§ **INFORMATION SUPPLIED**
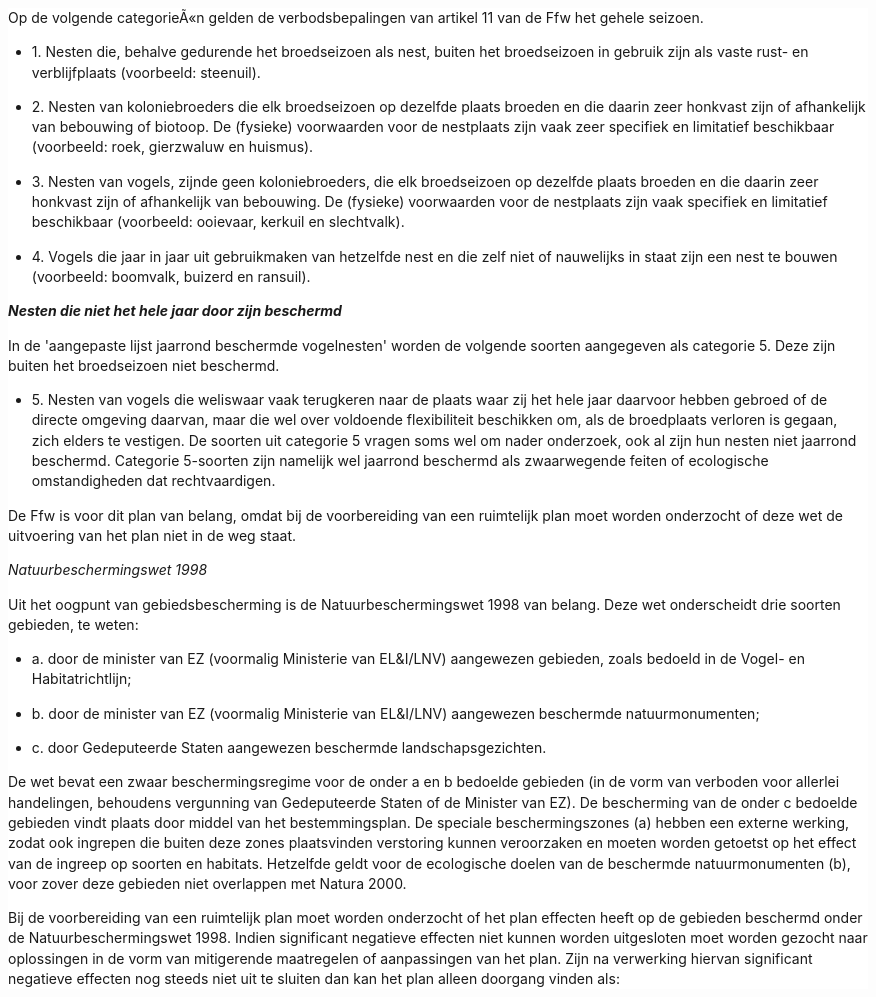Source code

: Op de volgende categorieÃ«n gelden de verbodsbepalingen van artikel 11 van de Ffw het gehele seizoen.

* 1\. Nesten die, behalve gedurende het broedseizoen als nest, buiten het broedseizoen in gebruik zijn als vaste rust\- en verblijfplaats (voorbeeld: steenuil).

* 2\. Nesten van koloniebroeders die elk broedseizoen op dezelfde plaats broeden en die daarin zeer honkvast zijn of afhankelijk van bebouwing of biotoop. De (fysieke) voorwaarden voor de nestplaats zijn vaak zeer specifiek en limitatief beschikbaar (voorbeeld: roek, gierzwaluw en huismus).

* 3\. Nesten van vogels, zijnde geen koloniebroeders, die elk broedseizoen op dezelfde plaats broeden en die daarin zeer honkvast zijn of afhankelijk van bebouwing. De (fysieke) voorwaarden voor de nestplaats zijn vaak specifiek en limitatief beschikbaar (voorbeeld: ooievaar, kerkuil en slechtvalk).

* 4\. Vogels die jaar in jaar uit gebruikmaken van hetzelfde nest en die zelf niet of nauwelijks in staat zijn een nest te bouwen (voorbeeld: boomvalk, buizerd en ransuil).

***Nesten die niet het hele jaar door zijn beschermd***

In de 'aangepaste lijst jaarrond beschermde vogelnesten' worden de volgende soorten aangegeven als categorie 5\. Deze zijn buiten het broedseizoen niet beschermd.

* 5\. Nesten van vogels die weliswaar vaak terugkeren naar de plaats waar zij het hele jaar daarvoor hebben gebroed of de directe omgeving daarvan, maar die wel over voldoende flexibiliteit beschikken om, als de broedplaats verloren is gegaan, zich elders te vestigen. De soorten uit categorie 5 vragen soms wel om nader onderzoek, ook al zijn hun nesten niet jaarrond beschermd. Categorie 5\-soorten zijn namelijk wel jaarrond beschermd als zwaarwegende feiten of ecologische omstandigheden dat rechtvaardigen.

De Ffw is voor dit plan van belang, omdat bij de voorbereiding van een ruimtelijk plan moet worden onderzocht of deze wet de uitvoering van het plan niet in de weg staat.

*Natuurbeschermingswet 1998*

Uit het oogpunt van gebiedsbescherming is de Natuurbeschermingswet 1998 van belang. Deze wet onderscheidt drie soorten gebieden, te weten:

* a. door de minister van EZ (voormalig Ministerie van EL\&I/LNV) aangewezen gebieden, zoals bedoeld in de Vogel\- en Habitatrichtlijn;

* b. door de minister van EZ (voormalig Ministerie van EL\&I/LNV) aangewezen beschermde natuurmonumenten;

* c. door Gedeputeerde Staten aangewezen beschermde landschapsgezichten.

De wet bevat een zwaar beschermingsregime voor de onder a en b bedoelde gebieden (in de vorm van verboden voor allerlei handelingen, behoudens vergunning van Gedeputeerde Staten of de Minister van EZ). De bescherming van de onder c bedoelde gebieden vindt plaats door middel van het bestemmingsplan. De speciale beschermingszones (a) hebben een externe werking, zodat ook ingrepen die buiten deze zones plaatsvinden verstoring kunnen veroorzaken en moeten worden getoetst op het effect van de ingreep op soorten en habitats. Hetzelfde geldt voor de ecologische doelen van de beschermde natuurmonumenten (b), voor zover deze gebieden niet overlappen met Natura 2000\.

Bij de voorbereiding van een ruimtelijk plan moet worden onderzocht of het plan effecten heeft op de gebieden beschermd onder de Natuurbeschermingswet 1998\. Indien significant negatieve effecten niet kunnen worden uitgesloten moet worden gezocht naar oplossingen in de vorm van mitigerende maatregelen of aanpassingen van het plan. Zijn na verwerking hiervan significant negatieve effecten nog steeds niet uit te sluiten dan kan het plan alleen doorgang vinden als:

§ **EXERCISE BRIEF**
Gather each line of the entries above that contains the word "honkvast". Case counts.

§ **REPLY TO THE EXERCISE**
* 2\. Nesten van koloniebroeders die elk broedseizoen op dezelfde plaats broeden en die daarin zeer honkvast zijn of afhankelijk van bebouwing of biotoop. De (fysieke) voorwaarden voor de nestplaats zijn vaak zeer specifiek en limitatief beschikbaar (voorbeeld: roek, gierzwaluw en huismus).
* 3\. Nesten van vogels, zijnde geen koloniebroeders, die elk broedseizoen op dezelfde plaats broeden en die daarin zeer honkvast zijn of afhankelijk van bebouwing. De (fysieke) voorwaarden voor de nestplaats zijn vaak specifiek en limitatief beschikbaar (voorbeeld: ooievaar, kerkuil en slechtvalk).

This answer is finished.